Aan de Europese Unie hebben we helemaal niets, met een wanhopige euro in ons midden. Waar gaat dit heen? Niemand die het weet. Economen zijn het niet vaak eens, maar nu menen ze dat de situatie extreem gevaarlijk is. Hoe voorkomen wij een nieuwe crisis?
Econometrist Heiko de Boer heeft hierover een interessante visie. Ik ken hem vanuit de institutionele wereld waarin ik werkzaam ben geweest. De Boer werkt voor een grote Zwitserse vermogensbeheerder vanuit Amsterdam. Hij heeft een wat afwijkende invalshoek als kenner en aanhanger van de zogenaamde Oostenrijkse School. Voor DDS interviewde ik hem.
“Wat zijn de kernpunten van de Oostenrijkse School?”
Heiko: “De Oostenrijkse School begon in 1871. De eerste is dat burger centraal staat. Ieder mens handelt om zijn/haar situatie te verbeteren, dus om zijn/haar welzijn te verbeteren. We maken iedere dag keuzes door alle mogelijke acties te rangschikken naar onze voorkeuren, zoals een vrije dag nemen, een nieuwe auto, op vakantie gaan, etc. Prijzen komen tot stand op basis van de voorkeuren van de mensen en hoeveel waarde zij ontlenen aan het gebruik van producten. Carl Menger was in 1871 de eerste die zo uitlegde hoe prijzen tot stand komen in een samenleving. Oostenrijkers hebben een afkeer van wiskunde in de economie. De rente geeft de tijdsvoorkeur weer van een samenleving. Een jonge samenleving zal meer geneigd zijn te sparen bijvoorbeeld, wat de rente omlaag zal brengen. Sparen voor later is goed, want hierdoor kunnen wij investeren in onze productiestructuur, in ons kapitaal. De productiestructuur is zeer dynamisch en past zich aan naar de wensen van de samenleving.
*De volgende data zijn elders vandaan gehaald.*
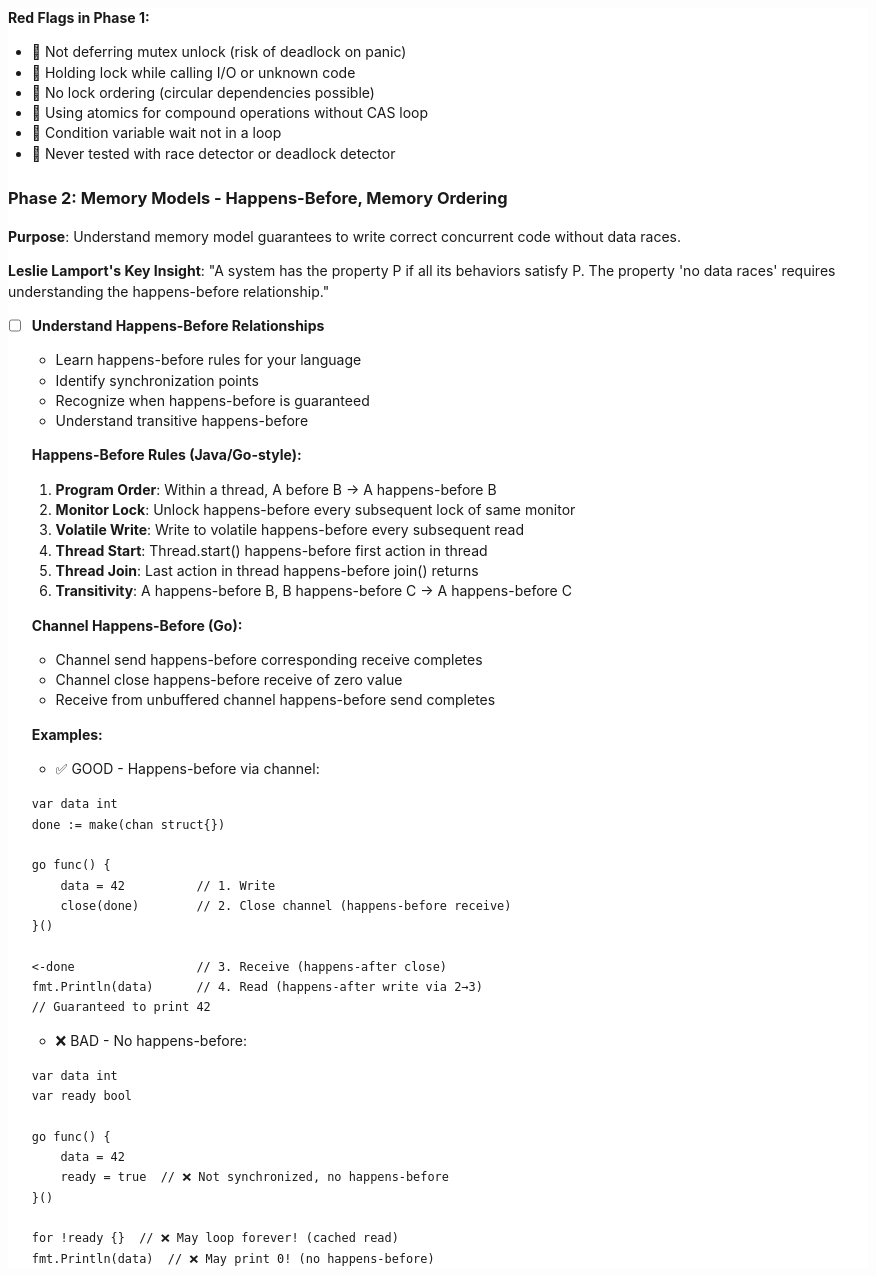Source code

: **Red Flags in Phase 1:**
- 🚨 Not deferring mutex unlock (risk of deadlock on panic)
- 🚨 Holding lock while calling I/O or unknown code
- 🚨 No lock ordering (circular dependencies possible)
- 🚨 Using atomics for compound operations without CAS loop
- 🚨 Condition variable wait not in a loop
- 🚨 Never tested with race detector or deadlock detector

### Phase 2: Memory Models - Happens-Before, Memory Ordering

**Purpose**: Understand memory model guarantees to write correct concurrent code without data races.

**Leslie Lamport's Key Insight**: "A system has the property P if all its behaviors satisfy P. The property 'no data races' requires understanding the happens-before relationship."

- [ ] **Understand Happens-Before Relationships**
  - Learn happens-before rules for your language
  - Identify synchronization points
  - Recognize when happens-before is guaranteed
  - Understand transitive happens-before
  
  **Happens-Before Rules (Java/Go-style):**
  
  1. **Program Order**: Within a thread, A before B → A happens-before B
  2. **Monitor Lock**: Unlock happens-before every subsequent lock of same monitor
  3. **Volatile Write**: Write to volatile happens-before every subsequent read
  4. **Thread Start**: Thread.start() happens-before first action in thread
  5. **Thread Join**: Last action in thread happens-before join() returns
  6. **Transitivity**: A happens-before B, B happens-before C → A happens-before C
  
  **Channel Happens-Before (Go):**
  - Channel send happens-before corresponding receive completes
  - Channel close happens-before receive of zero value
  - Receive from unbuffered channel happens-before send completes
  
  **Examples:**
  - ✅ GOOD - Happens-before via channel:
  ```
  var data int
  done := make(chan struct{})
  
  go func() {
      data = 42          // 1. Write
      close(done)        // 2. Close channel (happens-before receive)
  }()
  
  <-done                 // 3. Receive (happens-after close)
  fmt.Println(data)      // 4. Read (happens-after write via 2→3)
  // Guaranteed to print 42
  ```
  
  - ❌ BAD - No happens-before:
  ```
  var data int
  var ready bool
  
  go func() {
      data = 42
      ready = true  // ❌ Not synchronized, no happens-before
  }()
  
  for !ready {}  // ❌ May loop forever! (cached read)
  fmt.Println(data)  // ❌ May print 0! (no happens-before)
  ```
Tot slot, maatstaven als BNP en een 2% inflatie zijn slechts statistieken. De samenleving is geen economisch model, de mens is geen robot. Als de overheid blijft sturen op deze statistieken zal dit tot steeds meer onevenwichtigheden leiden. De massale geldgroei van centrale banken leidt tot welvaartsverschuiving van arm naar rijk en is slecht voor de koopkracht van de gemiddelde burger.”
“Er wordt onder economen gesproken over een wederkomst van een Grote Depressie met alweer als startpunt de Verenigde Staten. Is er een vergelijking mogelijk ten opzichte van de Grote Depressie van de vorige eeuw? Hoe zie jij dit?”
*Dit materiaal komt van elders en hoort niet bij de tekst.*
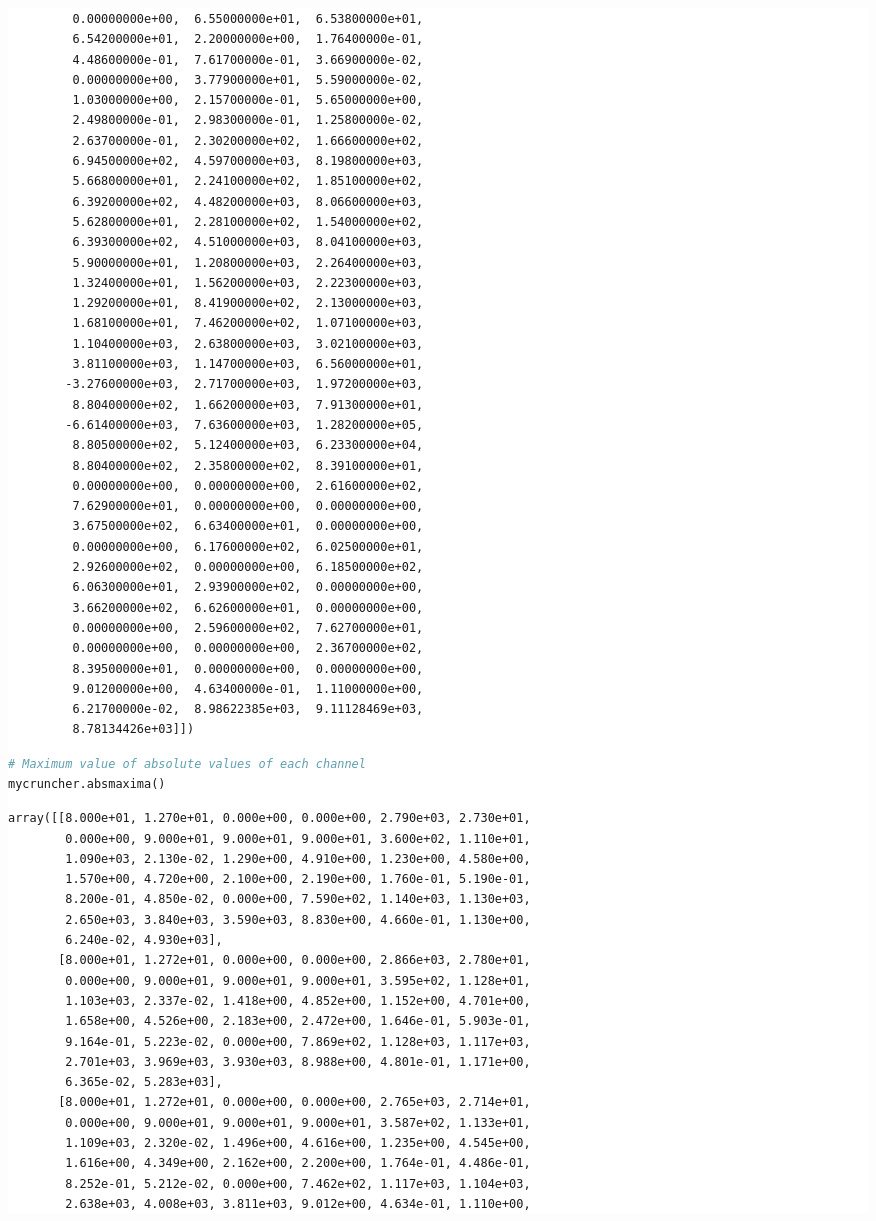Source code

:              0.00000000e+00,  6.55000000e+01,  6.53800000e+01,
             6.54200000e+01,  2.20000000e+00,  1.76400000e-01,
             4.48600000e-01,  7.61700000e-01,  3.66900000e-02,
             0.00000000e+00,  3.77900000e+01,  5.59000000e-02,
             1.03000000e+00,  2.15700000e-01,  5.65000000e+00,
             2.49800000e-01,  2.98300000e-01,  1.25800000e-02,
             2.63700000e-01,  2.30200000e+02,  1.66600000e+02,
             6.94500000e+02,  4.59700000e+03,  8.19800000e+03,
             5.66800000e+01,  2.24100000e+02,  1.85100000e+02,
             6.39200000e+02,  4.48200000e+03,  8.06600000e+03,
             5.62800000e+01,  2.28100000e+02,  1.54000000e+02,
             6.39300000e+02,  4.51000000e+03,  8.04100000e+03,
             5.90000000e+01,  1.20800000e+03,  2.26400000e+03,
             1.32400000e+01,  1.56200000e+03,  2.22300000e+03,
             1.29200000e+01,  8.41900000e+02,  2.13000000e+03,
             1.68100000e+01,  7.46200000e+02,  1.07100000e+03,
             1.10400000e+03,  2.63800000e+03,  3.02100000e+03,
             3.81100000e+03,  1.14700000e+03,  6.56000000e+01,
            -3.27600000e+03,  2.71700000e+03,  1.97200000e+03,
             8.80400000e+02,  1.66200000e+03,  7.91300000e+01,
            -6.61400000e+03,  7.63600000e+03,  1.28200000e+05,
             8.80500000e+02,  5.12400000e+03,  6.23300000e+04,
             8.80400000e+02,  2.35800000e+02,  8.39100000e+01,
             0.00000000e+00,  0.00000000e+00,  2.61600000e+02,
             7.62900000e+01,  0.00000000e+00,  0.00000000e+00,
             3.67500000e+02,  6.63400000e+01,  0.00000000e+00,
             0.00000000e+00,  6.17600000e+02,  6.02500000e+01,
             2.92600000e+02,  0.00000000e+00,  6.18500000e+02,
             6.06300000e+01,  2.93900000e+02,  0.00000000e+00,
             3.66200000e+02,  6.62600000e+01,  0.00000000e+00,
             0.00000000e+00,  2.59600000e+02,  7.62700000e+01,
             0.00000000e+00,  0.00000000e+00,  2.36700000e+02,
             8.39500000e+01,  0.00000000e+00,  0.00000000e+00,
             9.01200000e+00,  4.63400000e-01,  1.11000000e+00,
             6.21700000e-02,  8.98622385e+03,  9.11128469e+03,
             8.78134426e+03]])




```python
# Maximum value of absolute values of each channel
mycruncher.absmaxima()
```




    array([[8.000e+01, 1.270e+01, 0.000e+00, 0.000e+00, 2.790e+03, 2.730e+01,
            0.000e+00, 9.000e+01, 9.000e+01, 9.000e+01, 3.600e+02, 1.110e+01,
            1.090e+03, 2.130e-02, 1.290e+00, 4.910e+00, 1.230e+00, 4.580e+00,
            1.570e+00, 4.720e+00, 2.100e+00, 2.190e+00, 1.760e-01, 5.190e-01,
            8.200e-01, 4.850e-02, 0.000e+00, 7.590e+02, 1.140e+03, 1.130e+03,
            2.650e+03, 3.840e+03, 3.590e+03, 8.830e+00, 4.660e-01, 1.130e+00,
            6.240e-02, 4.930e+03],
           [8.000e+01, 1.272e+01, 0.000e+00, 0.000e+00, 2.866e+03, 2.780e+01,
            0.000e+00, 9.000e+01, 9.000e+01, 9.000e+01, 3.595e+02, 1.128e+01,
            1.103e+03, 2.337e-02, 1.418e+00, 4.852e+00, 1.152e+00, 4.701e+00,
            1.658e+00, 4.526e+00, 2.183e+00, 2.472e+00, 1.646e-01, 5.903e-01,
            9.164e-01, 5.223e-02, 0.000e+00, 7.869e+02, 1.128e+03, 1.117e+03,
            2.701e+03, 3.969e+03, 3.930e+03, 8.988e+00, 4.801e-01, 1.171e+00,
            6.365e-02, 5.283e+03],
           [8.000e+01, 1.272e+01, 0.000e+00, 0.000e+00, 2.765e+03, 2.714e+01,
            0.000e+00, 9.000e+01, 9.000e+01, 9.000e+01, 3.587e+02, 1.133e+01,
            1.109e+03, 2.320e-02, 1.496e+00, 4.616e+00, 1.235e+00, 4.545e+00,
            1.616e+00, 4.349e+00, 2.162e+00, 2.200e+00, 1.764e-01, 4.486e-01,
            8.252e-01, 5.212e-02, 0.000e+00, 7.462e+02, 1.117e+03, 1.104e+03,
            2.638e+03, 4.008e+03, 3.811e+03, 9.012e+00, 4.634e-01, 1.110e+00,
Heiko: “Er zijn verrassend veel overeenkomsten en belangrijke lessen te leren. De FED is opgericht in 1913. Zo’n 20 jaar later heerste de Grote Depressie. In aanloop hier naar toe zagen we diverse cyclische bewegingen. Tussen 1913 en 1919 bijvoorbeeld nam de geldhoeveelheid in de VS met 73% toe en verdubbelden de prijzen. In Engeland stegen de geldhoeveelheid en de prijzen zelfs nog meer. De trend van stijgende geldhoeveelheid zette zich in de jaren ’20 door. Deze periode kende een enorme technologische vooruitgang, waardoor de productiviteit enorm toenam. De prijzen daalden af en toe, maar over de gehele periode gezien daalden prijzen echter niet. De neerwaartse prijsdruk van technologische vooruitgang werd gecompenseerd door de sterke geldgroei, waardoor er per saldo een beperkte inflatie was. Dit zien wij nu ook“
“De ECB is opgericht in 1998. Wat moeten wij doen om een volgende grote crisis te voorkomen?”
Heiko: “De geschiedenis toont aan dat het beste is om zo weinig mogelijk in te grijpen en de flexibiliteit en aanpassingsvermogen groot te houden. In 1919 zag de FED risico’s van hun inflatoire beleid. De discount-rente werd verhoogd van 4% in 1919 tot 7% in 1920 en 1921. De geldhoeveelheid daalde in 1921 met 7,5%, prijzen en lonen gingen ook fors omlaag. Prijzen daalden met ongeveer 17% in 1921 en 8% in 1922. De lonen daalden gemiddeld met ongeveer 11% in 1921 en 1922. Deze dalende prijzen en lonen resulteerden NIET in een financiële chaos of economische puinhopen. De crisis was van korte duur. Dankzij de flexibiliteit van de prijzen en de lonen, herstelde de economie zeer snel. Vanaf augustus 1921 trad het economische herstel weer in.”
“Deden handelsoorlogen zich ook 100 jaar geleden voor?”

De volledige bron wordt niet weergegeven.